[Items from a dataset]
────────────────────

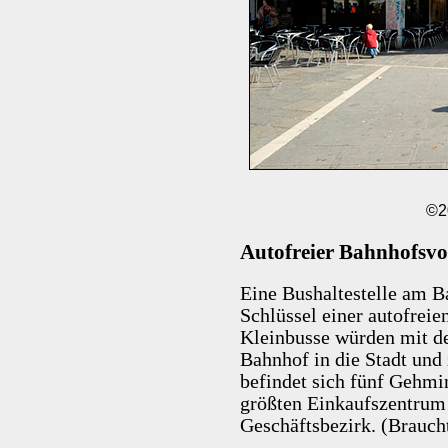
©2
Autofreier Bahnhofsvo
Eine Bushaltestelle am 
Schlüssel einer autofreie
Kleinbusse würden mit 
Bahnhof in die Stadt und
befindet sich fünf Gehmi
größten Einkaufszentrum
Geschäftsbezirk. (Brauch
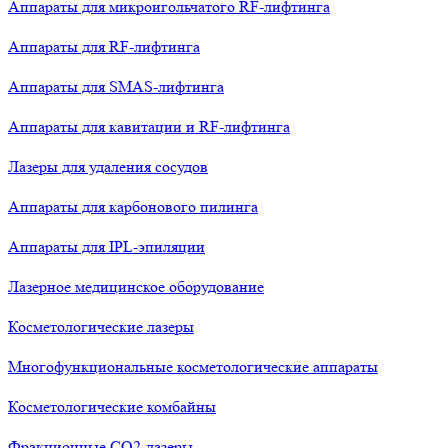
Аппараты для микроигольчатого RF-лифтинга
Аппараты для RF-лифтинга
Аппараты для SMAS-лифтинга
Аппараты для кавитации и RF-лифтинга
Лазеры для удаления сосудов
Аппараты для карбонового пилинга
Аппараты для IPL-эпиляции
Лазерное медицинское оборудование
Косметологические лазеры
Многофункциональные косметологические аппараты
Косметологические комбайны
Фракционные СО2-лазеры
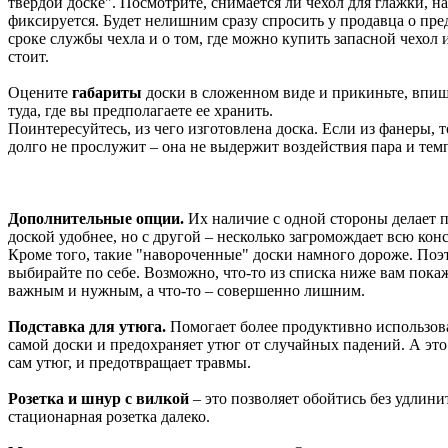
твердой доске". Посмотрите, снимается ли чехол для глажки, н
фиксируется. Будет нелишним сразу спросить у продавца о пр
сроке службы чехла и о том, где можно купить запасной чехол 
стоит.
Оцените
габариты
доски в сложенном виде и прикиньте, впиш
туда, где вы предполагаете ее хранить.
Поинтересуйтесь, из чего изготовлена доска. Если из фанеры, т
долго не прослужит – она не выдержит воздействия пара и те
Дополнительные опции.
Их наличие с одной стороны делает 
доской удобнее, но с другой – несколько загромождает всю кон
Кроме того, такие "навороченные" доски намного дороже. Поэ
выбирайте по себе. Возможно, что-то из списка ниже вам пока
важным и нужным, а что-то – совершенно лишним.
Подставка для утюга.
Помогает более продуктивно использов
самой доски и предохраняет утюг от случайных падений. А это
сам утюг, и предотвращает травмы.
Розетка и шнур с вилкой
– это позволяет обойтись без удлини
стационарная розетка далеко.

────────────────────

* **To do**
Can you render every line of the entries above as a Markdown table with a "Row" column for the row number and a "Line" column for the text, skipping blank lines and leaving out the pictures?

* **Expected output**
| Row | Line |
|---|---|
| 1 | ©2 |
| 2 | Autofreier Bahnhofsvo |
| 3 | Eine Bushaltestelle am  |
| 4 | Schlüssel einer autofreie |
| 5 | Kleinbusse würden mit  |
| 6 | Bahnhof in die Stadt und |
| 7 | befindet sich fünf Gehmi |
| 8 | größten Einkaufszentrum |
| 9 | Geschäftsbezirk. (Brauch |
| 10 | Аппараты для микроигольчатого RF-лифтинга |
| 11 | Аппараты для RF-лифтинга |
| 12 | Аппараты для SMAS-лифтинга |
| 13 | Аппараты для кавитации и RF-лифтинга |
| 14 | Лазеры для удаления сосудов |
| 15 | Аппараты для карбонового пилинга |
| 16 | Аппараты для IPL-эпиляции |
| 17 | Лазерное медицинское оборудование |
| 18 | Косметологические лазеры |
| 19 | Многофункциональные косметологические аппараты |
| 20 | Косметологические комбайны |
| 21 | Фракционные СО2-лазеры |
| 22 | твердой доске". Посмотрите, снимается ли чехол для глажки, н |
| 23 | фиксируется. Будет нелишним сразу спросить у продавца о пр |
| 24 | сроке службы чехла и о том, где можно купить запасной чехол  |
| 25 | стоит. |
| 26 | Оцените |
| 27 | габариты |
| 28 | доски в сложенном виде и прикиньте, впиш |
| 29 | туда, где вы предполагаете ее хранить. |
| 30 | Поинтересуйтесь, из чего изготовлена доска. Если из фанеры, т |
| 31 | долго не прослужит – она не выдержит воздействия пара и те |
| 32 | Дополнительные опции. |
| 33 | Их наличие с одной стороны делает  |
| 34 | доской удобнее, но с другой – несколько загромождает всю кон |
| 35 | Кроме того, такие "навороченные" доски намного дороже. Поэ |
| 36 | выбирайте по себе. Возможно, что-то из списка ниже вам пока |
| 37 | важным и нужным, а что-то – совершенно лишним. |
| 38 | Подставка для утюга. |
| 39 | Помогает более продуктивно использов |
| 40 | самой доски и предохраняет утюг от случайных падений. А это |
| 41 | сам утюг, и предотвращает травмы. |
| 42 | Розетка и шнур с вилкой |
| 43 | – это позволяет обойтись без удлини |
| 44 | стационарная розетка далеко. |